10.1 Properties of dot product

  Basic Vectors

1. $\overrightarrow A .\overrightarrow B = \left| {\overrightarrow A } \right|\left| {\overrightarrow B } \right|\cos \theta $ or $\overrightarrow A .\overrightarrow B = AB\cos \theta $

2. $\overrightarrow A .\overrightarrow B = \overrightarrow B .\overrightarrow A $ (Commutative law)
As, $$\overrightarrow A .\overrightarrow B = AB\cos \theta = BA\cos \theta = \overrightarrow B .\overrightarrow A $$

3. $\left| {\widehat i} \right| = \left| {\widehat j} \right| = \left| {\widehat k} \right| = 1$
$\widehat i$, $\widehat j$ & $\widehat k$ are three mutually perpendicular vectors.

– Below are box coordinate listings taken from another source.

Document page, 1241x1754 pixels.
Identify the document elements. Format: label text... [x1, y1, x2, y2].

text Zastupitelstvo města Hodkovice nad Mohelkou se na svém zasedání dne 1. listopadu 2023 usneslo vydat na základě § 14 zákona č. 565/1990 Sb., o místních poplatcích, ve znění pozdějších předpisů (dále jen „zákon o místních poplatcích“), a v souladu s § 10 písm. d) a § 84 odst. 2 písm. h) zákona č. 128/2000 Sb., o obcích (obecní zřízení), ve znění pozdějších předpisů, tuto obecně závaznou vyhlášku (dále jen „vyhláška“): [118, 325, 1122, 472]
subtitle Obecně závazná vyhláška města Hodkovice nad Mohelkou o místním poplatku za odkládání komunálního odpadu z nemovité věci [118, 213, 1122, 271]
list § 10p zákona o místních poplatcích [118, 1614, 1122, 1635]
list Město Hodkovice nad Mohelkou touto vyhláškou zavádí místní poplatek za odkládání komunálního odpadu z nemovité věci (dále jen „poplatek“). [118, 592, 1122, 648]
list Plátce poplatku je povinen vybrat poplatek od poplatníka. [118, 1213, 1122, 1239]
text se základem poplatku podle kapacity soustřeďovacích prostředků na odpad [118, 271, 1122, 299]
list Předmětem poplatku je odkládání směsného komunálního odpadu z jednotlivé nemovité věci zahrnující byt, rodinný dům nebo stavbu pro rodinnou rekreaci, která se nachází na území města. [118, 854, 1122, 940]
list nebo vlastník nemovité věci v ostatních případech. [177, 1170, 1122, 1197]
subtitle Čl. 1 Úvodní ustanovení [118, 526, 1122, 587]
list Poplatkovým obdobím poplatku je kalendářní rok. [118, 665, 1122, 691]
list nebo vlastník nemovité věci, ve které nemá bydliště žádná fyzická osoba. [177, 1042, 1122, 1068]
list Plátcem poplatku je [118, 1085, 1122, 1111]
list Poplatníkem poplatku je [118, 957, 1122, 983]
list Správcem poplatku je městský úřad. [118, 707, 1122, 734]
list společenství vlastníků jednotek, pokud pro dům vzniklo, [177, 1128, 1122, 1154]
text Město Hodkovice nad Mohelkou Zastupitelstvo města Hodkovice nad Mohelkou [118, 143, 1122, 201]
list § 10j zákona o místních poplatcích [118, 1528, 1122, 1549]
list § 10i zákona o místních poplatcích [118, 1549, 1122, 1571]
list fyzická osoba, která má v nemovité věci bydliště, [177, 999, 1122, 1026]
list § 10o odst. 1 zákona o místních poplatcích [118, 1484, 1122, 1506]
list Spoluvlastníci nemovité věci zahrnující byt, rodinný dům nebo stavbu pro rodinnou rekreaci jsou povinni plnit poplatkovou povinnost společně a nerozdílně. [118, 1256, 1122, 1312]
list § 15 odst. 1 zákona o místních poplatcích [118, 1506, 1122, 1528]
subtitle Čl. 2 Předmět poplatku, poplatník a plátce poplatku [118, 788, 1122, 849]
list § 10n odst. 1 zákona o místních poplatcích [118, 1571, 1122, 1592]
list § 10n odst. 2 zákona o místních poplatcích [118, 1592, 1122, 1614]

As, $$\overrightarrow A .\,\overrightarrow B = \left| {\overrightarrow A } \right|\left| {\overrightarrow B } \right|\cos \theta $$ So, $$\widehat i.\widehat i = \left( 1 \right)\left( 1 \right)\cos 0^\circ $$$$\widehat i.\widehat i = 1$$ Similarly, $$\widehat j.\widehat j = 1$$$$\widehat k.\widehat k = 1$$ Also, $$\widehat j.\widehat i = \widehat i.\widehat j = \left( 1 \right)\left( 1 \right)\cos 90^\circ = 0$$$$\widehat i.\widehat k = \widehat k.\widehat i = \left( 1 \right)\left( 1 \right)\cos 90^\circ = 0$$$$\widehat j.\widehat k = \widehat k.\widehat j = \left( 1 \right)\left( 1 \right)\cos 90^\circ = 0$$

4. Consider vectors $\overrightarrow A $ and $\overrightarrow B$ are given as, $$\overrightarrow A = a\widehat i + b\widehat j + c\widehat k$$$$\overrightarrow B = p\widehat i + q\widehat j + r\widehat k$$$$\overrightarrow A .\overrightarrow B = ap + bq + cr$$
Note: In dot product simply multiply $\widehat i$ term of $\overrightarrow A $ with $\widehat i$ term of $\overrightarrow B $. Similarly for $\widehat j$ & $\widehat k$ and add all the three terms.

Proof:

$$\overrightarrow A .\overrightarrow B = \left( {a\widehat i + b\widehat j + c\widehat k} \right)\left( {p\widehat i + q\widehat j + r\widehat k} \right)$$$$\overrightarrow A .\overrightarrow B = ap\left( {\widehat i.\widehat i} \right) + aq\left( {\widehat i.\widehat j} \right) + ar\left( {\widehat i.\widehat k} \right) + bp\left( {\widehat j.\widehat i} \right) + bq\left( {\widehat j.\widehat j} \right) + br\left( {\widehat j.\widehat k} \right) + cp\left( {\widehat k.\widehat i} \right) + cq\left( {\widehat k.\widehat j} \right) + cr\left( {\widehat k.\widehat k} \right)$$
As, $$\widehat i.\widehat i = \widehat j.\widehat j = \widehat k.\widehat k = 1$$$$\widehat i.\widehat j = \widehat j.\widehat i = \widehat j.\widehat k = \widehat k.\widehat j = \widehat k.\widehat i = \widehat i.\widehat k = 0$$
So, $$\overrightarrow A .\overrightarrow B = ap + bq + cr$$

5. $\overrightarrow A .\overrightarrow B = \left| {\overrightarrow A } \right|\left| {\overrightarrow B } \right|\cos \theta $

If $\theta = 0^\circ $ (when vectors are parallel)
$$\overrightarrow A .\overrightarrow B = AB$$
If $\theta = 90^\circ $ (when vectors are perpendicular)$$\overrightarrow A .\overrightarrow B = AB\cos 90^\circ $$$$\overrightarrow A .\overrightarrow B = 0$$
If $\theta = 180^\circ $ (when vectors are antiparallel)
$$\overrightarrow A .\overrightarrow B = AB\cos 180^\circ $$$$\overrightarrow A .\overrightarrow B = - AB$$